Transcribe the entries word for word, from the first line up to and including the line that contains "Latinoamérica y algunos otros rincones y por".

◇ ◇ ◇ ◇

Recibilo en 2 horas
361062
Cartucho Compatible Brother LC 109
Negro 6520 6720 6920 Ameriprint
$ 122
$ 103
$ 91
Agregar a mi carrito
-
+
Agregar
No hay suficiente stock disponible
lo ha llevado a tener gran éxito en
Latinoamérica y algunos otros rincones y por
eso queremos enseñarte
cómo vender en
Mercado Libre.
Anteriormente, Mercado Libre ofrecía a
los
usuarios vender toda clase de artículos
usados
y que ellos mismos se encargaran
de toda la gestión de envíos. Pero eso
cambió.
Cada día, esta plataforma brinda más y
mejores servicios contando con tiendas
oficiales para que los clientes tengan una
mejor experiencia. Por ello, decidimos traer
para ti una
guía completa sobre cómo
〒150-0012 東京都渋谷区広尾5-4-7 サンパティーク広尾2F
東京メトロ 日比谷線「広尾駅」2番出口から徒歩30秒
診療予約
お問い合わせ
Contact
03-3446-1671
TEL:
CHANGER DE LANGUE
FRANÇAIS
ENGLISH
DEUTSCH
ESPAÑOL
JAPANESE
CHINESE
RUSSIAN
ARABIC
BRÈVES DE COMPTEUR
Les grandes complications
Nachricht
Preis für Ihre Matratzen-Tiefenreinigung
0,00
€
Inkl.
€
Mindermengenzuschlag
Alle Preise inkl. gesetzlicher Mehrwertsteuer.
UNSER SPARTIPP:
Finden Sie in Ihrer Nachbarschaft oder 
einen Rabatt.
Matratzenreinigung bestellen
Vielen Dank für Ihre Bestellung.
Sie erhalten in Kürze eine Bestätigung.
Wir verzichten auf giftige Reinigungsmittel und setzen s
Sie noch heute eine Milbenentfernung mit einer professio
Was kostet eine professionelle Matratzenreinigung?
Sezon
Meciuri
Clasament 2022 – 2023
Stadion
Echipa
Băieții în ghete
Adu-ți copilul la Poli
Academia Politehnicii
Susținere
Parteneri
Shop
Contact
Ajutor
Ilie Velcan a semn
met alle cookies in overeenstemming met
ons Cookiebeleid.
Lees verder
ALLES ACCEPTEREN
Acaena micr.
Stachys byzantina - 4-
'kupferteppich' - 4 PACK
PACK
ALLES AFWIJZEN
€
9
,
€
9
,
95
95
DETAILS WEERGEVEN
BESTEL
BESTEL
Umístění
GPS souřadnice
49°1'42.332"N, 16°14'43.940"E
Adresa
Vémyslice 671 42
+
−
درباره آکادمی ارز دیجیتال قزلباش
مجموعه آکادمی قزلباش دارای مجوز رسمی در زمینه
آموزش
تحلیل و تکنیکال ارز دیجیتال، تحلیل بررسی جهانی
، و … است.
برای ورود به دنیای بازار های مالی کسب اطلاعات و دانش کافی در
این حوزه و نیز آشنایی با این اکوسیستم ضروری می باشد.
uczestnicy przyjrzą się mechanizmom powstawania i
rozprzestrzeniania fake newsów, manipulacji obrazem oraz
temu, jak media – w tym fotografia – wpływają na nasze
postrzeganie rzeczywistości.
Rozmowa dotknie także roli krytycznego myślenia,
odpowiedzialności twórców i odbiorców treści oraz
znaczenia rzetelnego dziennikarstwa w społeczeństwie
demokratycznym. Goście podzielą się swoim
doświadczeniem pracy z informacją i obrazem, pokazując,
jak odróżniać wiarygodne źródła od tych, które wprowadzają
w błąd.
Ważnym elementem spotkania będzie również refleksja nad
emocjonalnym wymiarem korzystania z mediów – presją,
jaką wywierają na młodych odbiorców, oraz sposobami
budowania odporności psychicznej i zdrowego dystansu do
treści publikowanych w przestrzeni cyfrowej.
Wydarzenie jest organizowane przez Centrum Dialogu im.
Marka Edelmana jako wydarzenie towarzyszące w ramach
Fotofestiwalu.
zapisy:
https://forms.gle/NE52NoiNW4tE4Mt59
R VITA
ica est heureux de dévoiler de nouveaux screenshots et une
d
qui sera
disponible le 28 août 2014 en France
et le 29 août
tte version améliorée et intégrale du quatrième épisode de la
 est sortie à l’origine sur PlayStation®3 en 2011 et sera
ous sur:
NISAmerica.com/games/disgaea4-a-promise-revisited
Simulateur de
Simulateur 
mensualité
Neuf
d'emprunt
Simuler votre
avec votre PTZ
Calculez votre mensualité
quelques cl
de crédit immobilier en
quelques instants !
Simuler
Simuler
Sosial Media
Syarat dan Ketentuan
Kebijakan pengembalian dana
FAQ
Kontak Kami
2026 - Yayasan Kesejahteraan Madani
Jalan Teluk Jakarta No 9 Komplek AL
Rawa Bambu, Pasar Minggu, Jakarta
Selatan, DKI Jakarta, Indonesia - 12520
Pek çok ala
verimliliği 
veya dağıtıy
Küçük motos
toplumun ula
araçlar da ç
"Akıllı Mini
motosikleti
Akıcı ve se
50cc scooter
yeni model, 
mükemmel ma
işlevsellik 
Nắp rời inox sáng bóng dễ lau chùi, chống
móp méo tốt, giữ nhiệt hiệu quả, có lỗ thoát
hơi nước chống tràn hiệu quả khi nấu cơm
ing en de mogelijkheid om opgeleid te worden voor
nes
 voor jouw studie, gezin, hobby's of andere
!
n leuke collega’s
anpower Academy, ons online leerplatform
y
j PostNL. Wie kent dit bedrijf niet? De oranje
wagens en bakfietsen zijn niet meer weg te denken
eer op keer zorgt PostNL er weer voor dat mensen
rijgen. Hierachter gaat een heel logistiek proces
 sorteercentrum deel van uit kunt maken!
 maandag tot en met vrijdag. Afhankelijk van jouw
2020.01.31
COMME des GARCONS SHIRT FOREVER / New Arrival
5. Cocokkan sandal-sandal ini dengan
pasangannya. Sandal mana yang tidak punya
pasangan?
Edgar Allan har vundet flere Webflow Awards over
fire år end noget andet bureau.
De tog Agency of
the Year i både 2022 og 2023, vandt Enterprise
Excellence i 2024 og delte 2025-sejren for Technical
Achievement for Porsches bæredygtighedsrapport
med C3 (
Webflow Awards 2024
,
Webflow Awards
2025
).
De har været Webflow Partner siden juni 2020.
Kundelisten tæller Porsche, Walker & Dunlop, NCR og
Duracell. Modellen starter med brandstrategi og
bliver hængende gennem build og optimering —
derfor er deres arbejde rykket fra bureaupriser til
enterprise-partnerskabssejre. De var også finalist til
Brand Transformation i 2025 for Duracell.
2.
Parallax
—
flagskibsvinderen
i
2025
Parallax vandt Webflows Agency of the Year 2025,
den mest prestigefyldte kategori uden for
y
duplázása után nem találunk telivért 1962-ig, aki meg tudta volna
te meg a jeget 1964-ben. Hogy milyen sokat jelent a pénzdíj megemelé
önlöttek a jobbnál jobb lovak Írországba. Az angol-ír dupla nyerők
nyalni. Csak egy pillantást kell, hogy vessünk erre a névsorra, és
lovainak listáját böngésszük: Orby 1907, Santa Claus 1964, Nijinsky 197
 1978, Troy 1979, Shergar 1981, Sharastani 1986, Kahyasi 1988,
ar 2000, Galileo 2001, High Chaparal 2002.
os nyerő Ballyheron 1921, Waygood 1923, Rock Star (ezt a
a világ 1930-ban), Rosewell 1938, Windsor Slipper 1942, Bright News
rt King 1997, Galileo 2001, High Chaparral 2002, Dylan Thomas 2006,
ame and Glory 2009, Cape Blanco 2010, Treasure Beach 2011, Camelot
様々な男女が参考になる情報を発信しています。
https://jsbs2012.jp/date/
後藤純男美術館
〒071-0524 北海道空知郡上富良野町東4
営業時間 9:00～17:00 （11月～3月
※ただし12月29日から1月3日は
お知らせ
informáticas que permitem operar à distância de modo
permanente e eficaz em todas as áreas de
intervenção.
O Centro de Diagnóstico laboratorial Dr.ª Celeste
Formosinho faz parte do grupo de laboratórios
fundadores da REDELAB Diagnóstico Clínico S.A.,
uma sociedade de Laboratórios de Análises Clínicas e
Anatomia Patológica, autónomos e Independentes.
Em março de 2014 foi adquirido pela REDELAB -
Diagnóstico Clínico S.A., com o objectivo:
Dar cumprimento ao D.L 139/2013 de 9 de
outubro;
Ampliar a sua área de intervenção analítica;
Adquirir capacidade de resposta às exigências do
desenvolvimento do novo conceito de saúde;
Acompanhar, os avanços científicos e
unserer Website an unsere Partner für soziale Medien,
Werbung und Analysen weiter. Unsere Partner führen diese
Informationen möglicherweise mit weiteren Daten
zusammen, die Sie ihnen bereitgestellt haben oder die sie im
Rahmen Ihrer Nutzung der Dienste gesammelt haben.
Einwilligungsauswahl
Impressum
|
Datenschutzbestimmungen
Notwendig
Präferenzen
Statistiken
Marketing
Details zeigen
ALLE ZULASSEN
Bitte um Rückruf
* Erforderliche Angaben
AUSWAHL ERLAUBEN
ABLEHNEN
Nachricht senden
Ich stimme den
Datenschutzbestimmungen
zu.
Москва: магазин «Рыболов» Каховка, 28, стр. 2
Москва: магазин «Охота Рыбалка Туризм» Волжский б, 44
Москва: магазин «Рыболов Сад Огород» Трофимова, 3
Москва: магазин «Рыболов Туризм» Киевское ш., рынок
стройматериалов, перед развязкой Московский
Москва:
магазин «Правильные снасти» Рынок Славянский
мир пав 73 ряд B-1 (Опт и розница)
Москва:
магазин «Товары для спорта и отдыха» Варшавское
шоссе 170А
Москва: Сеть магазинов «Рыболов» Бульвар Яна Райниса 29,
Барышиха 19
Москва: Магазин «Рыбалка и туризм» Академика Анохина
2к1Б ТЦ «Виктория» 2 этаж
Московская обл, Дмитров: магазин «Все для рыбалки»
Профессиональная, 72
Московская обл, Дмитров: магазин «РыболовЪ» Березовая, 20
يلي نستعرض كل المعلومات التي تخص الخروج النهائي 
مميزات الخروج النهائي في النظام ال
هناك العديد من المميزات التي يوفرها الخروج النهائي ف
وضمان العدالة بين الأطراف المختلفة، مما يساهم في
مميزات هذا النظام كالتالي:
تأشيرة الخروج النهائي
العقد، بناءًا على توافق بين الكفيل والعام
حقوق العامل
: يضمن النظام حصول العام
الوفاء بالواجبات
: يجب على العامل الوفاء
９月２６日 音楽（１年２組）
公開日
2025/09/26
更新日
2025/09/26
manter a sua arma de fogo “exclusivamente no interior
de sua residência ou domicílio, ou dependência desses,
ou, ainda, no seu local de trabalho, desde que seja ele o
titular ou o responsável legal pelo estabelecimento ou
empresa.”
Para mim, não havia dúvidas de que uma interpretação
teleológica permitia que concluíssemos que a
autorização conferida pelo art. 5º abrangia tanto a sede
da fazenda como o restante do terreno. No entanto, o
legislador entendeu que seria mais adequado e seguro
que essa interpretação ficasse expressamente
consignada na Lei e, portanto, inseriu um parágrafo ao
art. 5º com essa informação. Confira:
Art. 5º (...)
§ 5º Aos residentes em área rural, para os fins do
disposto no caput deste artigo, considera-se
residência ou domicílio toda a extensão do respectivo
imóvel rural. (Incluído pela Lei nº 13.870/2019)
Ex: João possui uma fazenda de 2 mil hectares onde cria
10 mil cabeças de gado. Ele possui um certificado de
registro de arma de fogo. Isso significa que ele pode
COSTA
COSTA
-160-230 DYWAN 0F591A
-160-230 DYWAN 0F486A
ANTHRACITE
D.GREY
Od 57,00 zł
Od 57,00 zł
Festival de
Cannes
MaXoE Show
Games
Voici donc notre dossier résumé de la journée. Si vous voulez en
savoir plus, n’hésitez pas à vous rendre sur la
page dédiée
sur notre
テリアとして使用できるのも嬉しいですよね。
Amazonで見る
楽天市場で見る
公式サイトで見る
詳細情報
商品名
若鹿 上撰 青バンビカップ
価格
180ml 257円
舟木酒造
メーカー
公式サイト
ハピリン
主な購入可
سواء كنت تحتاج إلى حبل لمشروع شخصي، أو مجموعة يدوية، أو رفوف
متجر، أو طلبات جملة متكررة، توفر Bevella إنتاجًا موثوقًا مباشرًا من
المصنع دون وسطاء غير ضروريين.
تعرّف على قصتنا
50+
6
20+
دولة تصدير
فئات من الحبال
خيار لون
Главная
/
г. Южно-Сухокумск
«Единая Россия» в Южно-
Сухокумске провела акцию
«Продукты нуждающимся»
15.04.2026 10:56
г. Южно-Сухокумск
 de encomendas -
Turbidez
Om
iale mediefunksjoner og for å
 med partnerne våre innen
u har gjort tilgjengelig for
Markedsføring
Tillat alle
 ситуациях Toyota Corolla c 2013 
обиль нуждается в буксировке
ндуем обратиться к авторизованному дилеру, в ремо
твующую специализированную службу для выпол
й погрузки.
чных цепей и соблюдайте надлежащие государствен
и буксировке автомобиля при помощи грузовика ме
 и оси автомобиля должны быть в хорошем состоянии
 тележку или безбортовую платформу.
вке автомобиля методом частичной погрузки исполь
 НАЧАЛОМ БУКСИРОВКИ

◇ ◇ ◇ ◇

## ANSWER FOR THIS EXERCISE
Recibilo en 2 horas
361062
Cartucho Compatible Brother LC 109
Negro 6520 6720 6920 Ameriprint
$ 122
$ 103
$ 91
Agregar a mi carrito
-
+
Agregar
No hay suficiente stock disponible
lo ha llevado a tener gran éxito en
Latinoamérica y algunos otros rincones y por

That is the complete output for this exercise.